<<<<
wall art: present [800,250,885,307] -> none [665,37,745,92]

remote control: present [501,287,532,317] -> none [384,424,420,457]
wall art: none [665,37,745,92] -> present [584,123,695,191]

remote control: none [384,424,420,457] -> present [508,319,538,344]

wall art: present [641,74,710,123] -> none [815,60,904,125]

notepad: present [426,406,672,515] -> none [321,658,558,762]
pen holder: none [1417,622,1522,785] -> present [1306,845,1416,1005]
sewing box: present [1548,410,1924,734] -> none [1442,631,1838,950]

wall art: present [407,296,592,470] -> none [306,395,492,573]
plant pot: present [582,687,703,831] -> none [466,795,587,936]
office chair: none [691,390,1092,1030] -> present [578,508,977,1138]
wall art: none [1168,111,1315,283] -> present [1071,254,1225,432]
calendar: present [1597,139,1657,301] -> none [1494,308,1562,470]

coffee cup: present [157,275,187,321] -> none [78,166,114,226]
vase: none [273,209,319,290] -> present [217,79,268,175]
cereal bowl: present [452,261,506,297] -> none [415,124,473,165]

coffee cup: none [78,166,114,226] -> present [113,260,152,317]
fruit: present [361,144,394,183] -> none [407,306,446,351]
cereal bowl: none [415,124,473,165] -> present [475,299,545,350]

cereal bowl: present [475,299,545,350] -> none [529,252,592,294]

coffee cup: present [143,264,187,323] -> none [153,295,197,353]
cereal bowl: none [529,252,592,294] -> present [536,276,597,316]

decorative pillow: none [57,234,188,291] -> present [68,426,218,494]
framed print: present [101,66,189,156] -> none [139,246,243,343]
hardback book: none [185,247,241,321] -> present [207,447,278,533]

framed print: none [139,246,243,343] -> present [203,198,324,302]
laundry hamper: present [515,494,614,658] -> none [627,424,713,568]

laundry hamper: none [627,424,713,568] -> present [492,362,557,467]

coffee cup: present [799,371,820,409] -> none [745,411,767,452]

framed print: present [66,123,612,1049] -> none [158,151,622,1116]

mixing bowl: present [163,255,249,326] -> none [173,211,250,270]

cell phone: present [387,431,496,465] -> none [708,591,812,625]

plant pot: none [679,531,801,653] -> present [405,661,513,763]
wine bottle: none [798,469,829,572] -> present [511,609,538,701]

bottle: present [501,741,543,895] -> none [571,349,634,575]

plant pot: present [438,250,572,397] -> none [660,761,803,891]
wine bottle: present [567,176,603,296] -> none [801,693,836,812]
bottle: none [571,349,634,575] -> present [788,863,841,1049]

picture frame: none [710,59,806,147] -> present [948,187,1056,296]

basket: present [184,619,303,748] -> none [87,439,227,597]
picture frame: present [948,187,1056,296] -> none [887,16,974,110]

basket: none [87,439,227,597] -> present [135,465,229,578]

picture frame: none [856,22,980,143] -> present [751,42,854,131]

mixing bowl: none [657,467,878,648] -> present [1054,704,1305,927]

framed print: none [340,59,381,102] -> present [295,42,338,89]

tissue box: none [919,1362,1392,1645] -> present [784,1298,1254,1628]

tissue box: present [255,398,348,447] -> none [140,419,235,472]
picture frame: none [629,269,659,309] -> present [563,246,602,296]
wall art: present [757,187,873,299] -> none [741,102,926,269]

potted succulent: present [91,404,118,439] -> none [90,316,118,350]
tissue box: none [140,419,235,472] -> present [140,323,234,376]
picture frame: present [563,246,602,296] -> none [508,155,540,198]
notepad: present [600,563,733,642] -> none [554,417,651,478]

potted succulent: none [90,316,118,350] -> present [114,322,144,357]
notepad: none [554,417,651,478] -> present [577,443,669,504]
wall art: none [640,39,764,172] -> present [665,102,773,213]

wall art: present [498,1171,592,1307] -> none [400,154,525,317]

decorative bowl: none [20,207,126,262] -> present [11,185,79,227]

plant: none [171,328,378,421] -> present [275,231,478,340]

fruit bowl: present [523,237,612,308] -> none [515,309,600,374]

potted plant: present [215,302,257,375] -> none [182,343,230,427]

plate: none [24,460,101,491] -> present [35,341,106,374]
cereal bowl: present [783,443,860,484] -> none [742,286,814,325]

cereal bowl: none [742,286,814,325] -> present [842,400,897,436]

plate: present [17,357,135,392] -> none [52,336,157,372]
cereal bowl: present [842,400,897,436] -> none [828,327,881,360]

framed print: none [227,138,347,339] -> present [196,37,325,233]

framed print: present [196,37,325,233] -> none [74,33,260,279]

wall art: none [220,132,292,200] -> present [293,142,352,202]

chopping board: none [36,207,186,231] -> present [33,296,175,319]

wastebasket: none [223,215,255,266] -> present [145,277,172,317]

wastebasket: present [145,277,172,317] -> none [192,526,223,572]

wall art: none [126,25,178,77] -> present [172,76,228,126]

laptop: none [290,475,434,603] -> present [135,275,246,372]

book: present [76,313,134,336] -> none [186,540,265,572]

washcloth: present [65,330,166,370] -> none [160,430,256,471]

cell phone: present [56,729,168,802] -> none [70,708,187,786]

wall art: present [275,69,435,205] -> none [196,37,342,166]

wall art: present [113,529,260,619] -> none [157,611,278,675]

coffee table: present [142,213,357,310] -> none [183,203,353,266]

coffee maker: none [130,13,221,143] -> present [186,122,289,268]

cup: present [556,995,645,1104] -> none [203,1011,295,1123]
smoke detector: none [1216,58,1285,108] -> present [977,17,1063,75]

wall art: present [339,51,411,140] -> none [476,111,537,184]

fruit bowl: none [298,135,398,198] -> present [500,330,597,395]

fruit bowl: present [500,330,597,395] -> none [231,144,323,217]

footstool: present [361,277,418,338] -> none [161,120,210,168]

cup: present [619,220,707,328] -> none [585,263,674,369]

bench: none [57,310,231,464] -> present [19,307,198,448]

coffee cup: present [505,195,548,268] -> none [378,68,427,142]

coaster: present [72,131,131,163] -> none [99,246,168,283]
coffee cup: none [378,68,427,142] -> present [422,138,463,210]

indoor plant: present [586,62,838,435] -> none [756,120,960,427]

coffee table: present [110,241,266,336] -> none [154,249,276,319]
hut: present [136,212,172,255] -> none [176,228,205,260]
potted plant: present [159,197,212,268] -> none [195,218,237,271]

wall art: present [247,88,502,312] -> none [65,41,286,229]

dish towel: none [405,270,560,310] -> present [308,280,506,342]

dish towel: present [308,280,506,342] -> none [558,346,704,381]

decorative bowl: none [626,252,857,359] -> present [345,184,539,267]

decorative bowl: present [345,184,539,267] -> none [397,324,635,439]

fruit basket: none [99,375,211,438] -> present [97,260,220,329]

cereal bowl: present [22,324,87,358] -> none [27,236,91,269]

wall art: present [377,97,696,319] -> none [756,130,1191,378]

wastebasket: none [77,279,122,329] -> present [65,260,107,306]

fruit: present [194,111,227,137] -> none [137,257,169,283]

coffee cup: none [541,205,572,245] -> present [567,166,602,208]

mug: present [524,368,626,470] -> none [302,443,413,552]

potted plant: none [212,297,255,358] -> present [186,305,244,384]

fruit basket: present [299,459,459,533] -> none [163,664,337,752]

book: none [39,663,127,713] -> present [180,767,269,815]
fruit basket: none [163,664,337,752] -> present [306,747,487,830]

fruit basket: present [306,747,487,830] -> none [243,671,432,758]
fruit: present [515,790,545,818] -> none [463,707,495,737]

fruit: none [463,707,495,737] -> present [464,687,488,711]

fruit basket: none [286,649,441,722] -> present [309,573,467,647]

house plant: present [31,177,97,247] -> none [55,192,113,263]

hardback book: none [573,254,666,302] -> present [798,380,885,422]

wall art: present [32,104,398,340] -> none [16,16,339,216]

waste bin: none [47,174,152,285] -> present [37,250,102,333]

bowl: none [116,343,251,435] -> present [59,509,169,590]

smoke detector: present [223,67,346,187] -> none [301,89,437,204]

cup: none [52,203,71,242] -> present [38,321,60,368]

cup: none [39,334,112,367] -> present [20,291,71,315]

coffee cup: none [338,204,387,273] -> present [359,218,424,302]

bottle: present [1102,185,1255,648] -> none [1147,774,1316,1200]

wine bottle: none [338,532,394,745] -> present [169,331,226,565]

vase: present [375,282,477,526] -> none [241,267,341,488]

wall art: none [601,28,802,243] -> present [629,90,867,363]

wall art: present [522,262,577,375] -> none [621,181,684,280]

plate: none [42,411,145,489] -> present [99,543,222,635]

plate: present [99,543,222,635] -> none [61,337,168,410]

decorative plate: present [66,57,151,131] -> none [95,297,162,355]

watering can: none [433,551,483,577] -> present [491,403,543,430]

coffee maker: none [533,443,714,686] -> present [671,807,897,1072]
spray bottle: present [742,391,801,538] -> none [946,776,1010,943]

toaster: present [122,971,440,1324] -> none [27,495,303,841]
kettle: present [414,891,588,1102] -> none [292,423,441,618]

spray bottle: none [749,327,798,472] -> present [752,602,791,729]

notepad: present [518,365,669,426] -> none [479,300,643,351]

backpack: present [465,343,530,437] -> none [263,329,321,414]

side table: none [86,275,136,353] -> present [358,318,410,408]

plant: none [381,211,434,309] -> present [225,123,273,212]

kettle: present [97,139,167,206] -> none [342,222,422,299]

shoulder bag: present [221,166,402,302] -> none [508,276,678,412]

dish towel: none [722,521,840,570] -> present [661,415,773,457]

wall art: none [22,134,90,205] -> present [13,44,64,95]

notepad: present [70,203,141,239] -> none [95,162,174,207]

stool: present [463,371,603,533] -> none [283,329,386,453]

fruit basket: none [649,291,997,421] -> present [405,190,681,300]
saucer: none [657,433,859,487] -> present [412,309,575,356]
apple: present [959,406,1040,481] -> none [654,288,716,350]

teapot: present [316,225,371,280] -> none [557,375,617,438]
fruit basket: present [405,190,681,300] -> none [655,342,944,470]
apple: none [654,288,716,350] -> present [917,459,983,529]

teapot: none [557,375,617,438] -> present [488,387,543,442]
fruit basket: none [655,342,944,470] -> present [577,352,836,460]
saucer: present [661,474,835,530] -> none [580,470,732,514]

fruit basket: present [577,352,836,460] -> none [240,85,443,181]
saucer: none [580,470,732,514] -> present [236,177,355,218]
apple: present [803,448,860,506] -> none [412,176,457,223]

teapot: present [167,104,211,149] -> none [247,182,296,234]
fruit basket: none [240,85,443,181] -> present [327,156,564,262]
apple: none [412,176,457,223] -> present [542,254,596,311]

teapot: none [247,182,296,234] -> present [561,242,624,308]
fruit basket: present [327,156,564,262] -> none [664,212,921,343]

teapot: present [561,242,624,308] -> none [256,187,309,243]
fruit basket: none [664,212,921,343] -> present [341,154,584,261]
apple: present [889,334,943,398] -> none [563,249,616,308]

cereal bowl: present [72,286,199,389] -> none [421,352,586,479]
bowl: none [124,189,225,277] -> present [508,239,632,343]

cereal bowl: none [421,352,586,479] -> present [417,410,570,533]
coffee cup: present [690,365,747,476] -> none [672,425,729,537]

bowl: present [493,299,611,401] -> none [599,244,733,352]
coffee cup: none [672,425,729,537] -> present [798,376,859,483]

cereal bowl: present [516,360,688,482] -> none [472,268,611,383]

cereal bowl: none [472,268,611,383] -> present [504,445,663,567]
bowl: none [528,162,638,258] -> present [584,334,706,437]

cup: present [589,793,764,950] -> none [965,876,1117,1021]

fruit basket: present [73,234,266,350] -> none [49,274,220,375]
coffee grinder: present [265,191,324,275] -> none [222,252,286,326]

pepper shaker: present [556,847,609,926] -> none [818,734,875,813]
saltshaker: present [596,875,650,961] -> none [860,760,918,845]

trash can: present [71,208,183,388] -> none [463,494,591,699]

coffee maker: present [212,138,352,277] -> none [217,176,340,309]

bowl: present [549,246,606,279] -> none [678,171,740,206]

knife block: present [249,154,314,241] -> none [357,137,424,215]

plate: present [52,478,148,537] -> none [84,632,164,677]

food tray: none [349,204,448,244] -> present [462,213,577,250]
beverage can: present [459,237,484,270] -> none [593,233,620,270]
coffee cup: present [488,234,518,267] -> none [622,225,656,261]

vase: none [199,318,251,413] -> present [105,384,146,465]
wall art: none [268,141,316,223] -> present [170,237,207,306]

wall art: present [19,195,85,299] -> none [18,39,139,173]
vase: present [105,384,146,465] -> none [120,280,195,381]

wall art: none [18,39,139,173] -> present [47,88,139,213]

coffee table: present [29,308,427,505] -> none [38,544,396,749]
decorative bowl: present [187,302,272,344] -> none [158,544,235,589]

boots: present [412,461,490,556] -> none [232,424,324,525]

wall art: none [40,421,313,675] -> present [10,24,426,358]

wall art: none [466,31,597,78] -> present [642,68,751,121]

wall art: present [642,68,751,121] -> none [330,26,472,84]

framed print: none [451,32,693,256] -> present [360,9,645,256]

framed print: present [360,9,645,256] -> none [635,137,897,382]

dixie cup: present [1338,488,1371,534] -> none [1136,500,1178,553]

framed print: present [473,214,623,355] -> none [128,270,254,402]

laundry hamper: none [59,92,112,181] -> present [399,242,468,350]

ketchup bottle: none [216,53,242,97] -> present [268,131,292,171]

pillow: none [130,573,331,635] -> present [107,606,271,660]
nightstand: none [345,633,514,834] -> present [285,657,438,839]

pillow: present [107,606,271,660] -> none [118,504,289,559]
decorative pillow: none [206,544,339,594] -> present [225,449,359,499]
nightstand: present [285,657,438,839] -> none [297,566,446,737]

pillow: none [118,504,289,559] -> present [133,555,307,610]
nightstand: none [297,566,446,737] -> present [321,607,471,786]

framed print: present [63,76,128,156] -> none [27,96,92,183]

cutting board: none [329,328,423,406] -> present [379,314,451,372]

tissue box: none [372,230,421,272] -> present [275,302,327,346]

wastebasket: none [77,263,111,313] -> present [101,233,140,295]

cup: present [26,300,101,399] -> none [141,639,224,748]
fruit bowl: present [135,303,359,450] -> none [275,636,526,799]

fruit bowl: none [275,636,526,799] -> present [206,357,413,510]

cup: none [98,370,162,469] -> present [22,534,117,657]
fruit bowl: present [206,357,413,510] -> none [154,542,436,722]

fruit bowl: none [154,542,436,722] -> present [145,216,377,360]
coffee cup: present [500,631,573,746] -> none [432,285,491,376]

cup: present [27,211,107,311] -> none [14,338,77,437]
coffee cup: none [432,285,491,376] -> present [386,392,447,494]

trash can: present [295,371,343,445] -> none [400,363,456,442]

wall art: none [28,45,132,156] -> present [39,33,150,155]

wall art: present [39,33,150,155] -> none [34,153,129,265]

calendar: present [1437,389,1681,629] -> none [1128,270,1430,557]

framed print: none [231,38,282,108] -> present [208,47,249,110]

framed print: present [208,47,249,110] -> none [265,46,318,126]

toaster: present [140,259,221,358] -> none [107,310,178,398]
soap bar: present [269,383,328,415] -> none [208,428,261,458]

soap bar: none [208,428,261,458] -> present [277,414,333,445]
>>>>
- [Try it]: Could you reproduce exactly the lines of the entries above, from the one with "cup: present [619,220,707,328]" through the one with "coffee cup: none [378,68,427,142]", and nothing else?

- [Solution below]:
cup: present [619,220,707,328] -> none [585,263,674,369]

bench: none [57,310,231,464] -> present [19,307,198,448]

coffee cup: present [505,195,548,268] -> none [378,68,427,142]

coaster: present [72,131,131,163] -> none [99,246,168,283]
coffee cup: none [378,68,427,142] -> present [422,138,463,210]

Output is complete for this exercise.